‘My highlight of 2016’ — J. S. Bach autograph manuscript

Books & Manuscripts specialist Thomas Venning on the autograph manuscript that reveals Bach in the moment of composition, which sold for £2.5 million in July

‘This lovely manuscript by J. S. Bach was the first complete autograph by the composer to come to the market for 20 years,’ explains Thomas Venning, Head of the Books & Manuscripts department at Christie’s in London. ‘Bach’s musical handwriting has an otherworldy beauty. Some musicians talk about his music in almost mystical terms, and you can really feel that in the way the notes dance on the page.’

The rare, original manuscript of the Prelude, Fugue and Allegro for lute or keyboard in E flat major, BWV 998, that Venning is referring to sold for £2,518,500 on 13 July. No more than ten of Bach’s complete autograph manuscripts are thought to survive in private hands. Dated to between 1735 and 1740, this autograph reveals Bach in the moment of composition — the fluent calligraphy indicates his confident conception of the piece, but the corrections and his obvious difficulty in fitting the piece onto the available paper suggest that he was writing down the composition for the first time. 

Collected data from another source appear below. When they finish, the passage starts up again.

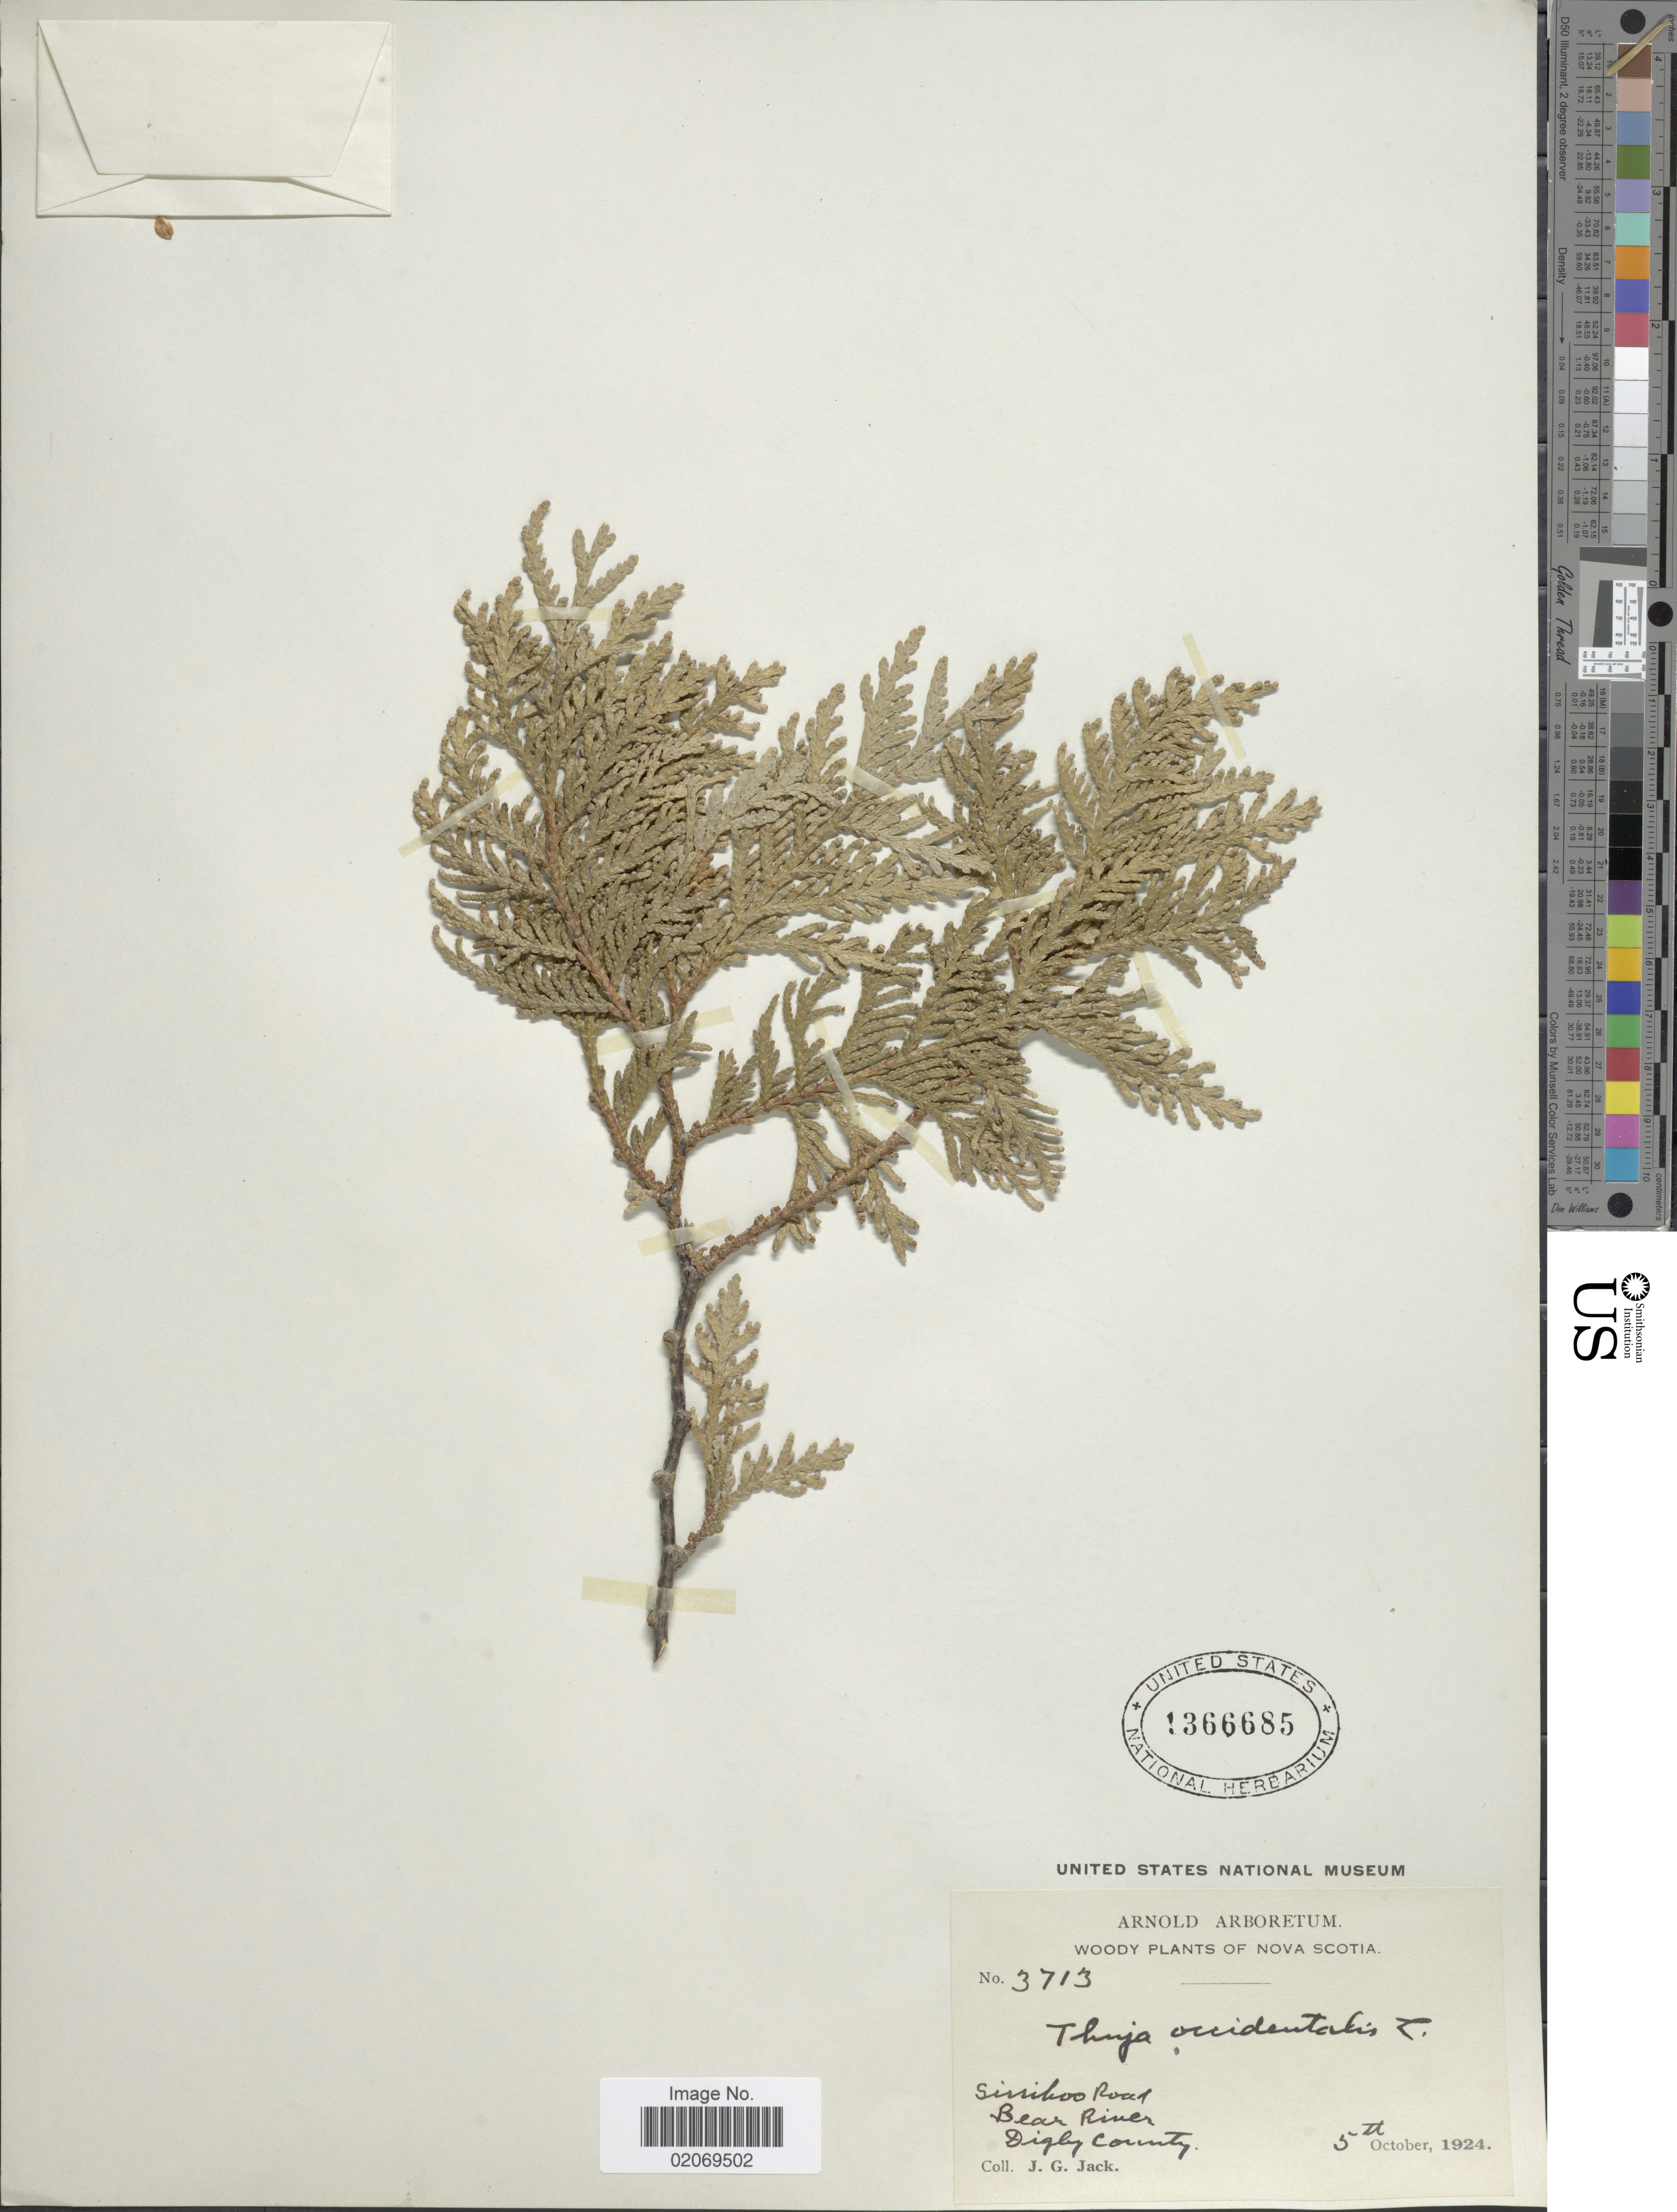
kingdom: Plantae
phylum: Tracheophyta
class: Pinopsida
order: Pinales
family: Cupressaceae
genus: Thuja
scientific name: Thuja occidentalis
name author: L.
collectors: J. G. Jack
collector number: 3713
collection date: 1924-10-05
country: Canada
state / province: Nova Scotia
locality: Woody of Nova Scotia, Sissikoo Road, Bear River, Digley County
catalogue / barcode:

The manuscript represents a remarkable stepping stone in the evolution of Western classical music, and as such Venning felt its appeal would reach beyond Christie’s existing buyers. ‘We believed that something as wonderful as this would draw in people who had never bid in this field before,’ he explains. And so it would prove.

The manuscript was taken on tour and, says Venning, ‘There was a real thrill in being able to talk about it and engage with collectors and music-lovers, and also to listen to the work performed in the presence of the original pages on which it was composed 280 years ago. The eventual buyer came to a client event in Hong Kong — actually as a plus one — and simply fell in love with it. He had never bought anything remotely like this before.’

It has been an outstanding year for the London Books department, which has sold four lots for more than £1 million each. In May a Shakespeare First Folio, published in 1623, realised £1.87m. And on the same day that the Bach autograph was auctioned, Christie’s also sold Rheticus’s 1540 account of Copernicus’s heliocentric theory of the universe for £1,818,500, as well as a first edition of Basilius Besler’s Hortus Eystettensis (1613) for £1,930,500.

‘For me personally, however — as an autographs specialist, and as the son of a musician who is devoted to Bach’s music — the Bach was particularly special,’ confesses our specialist.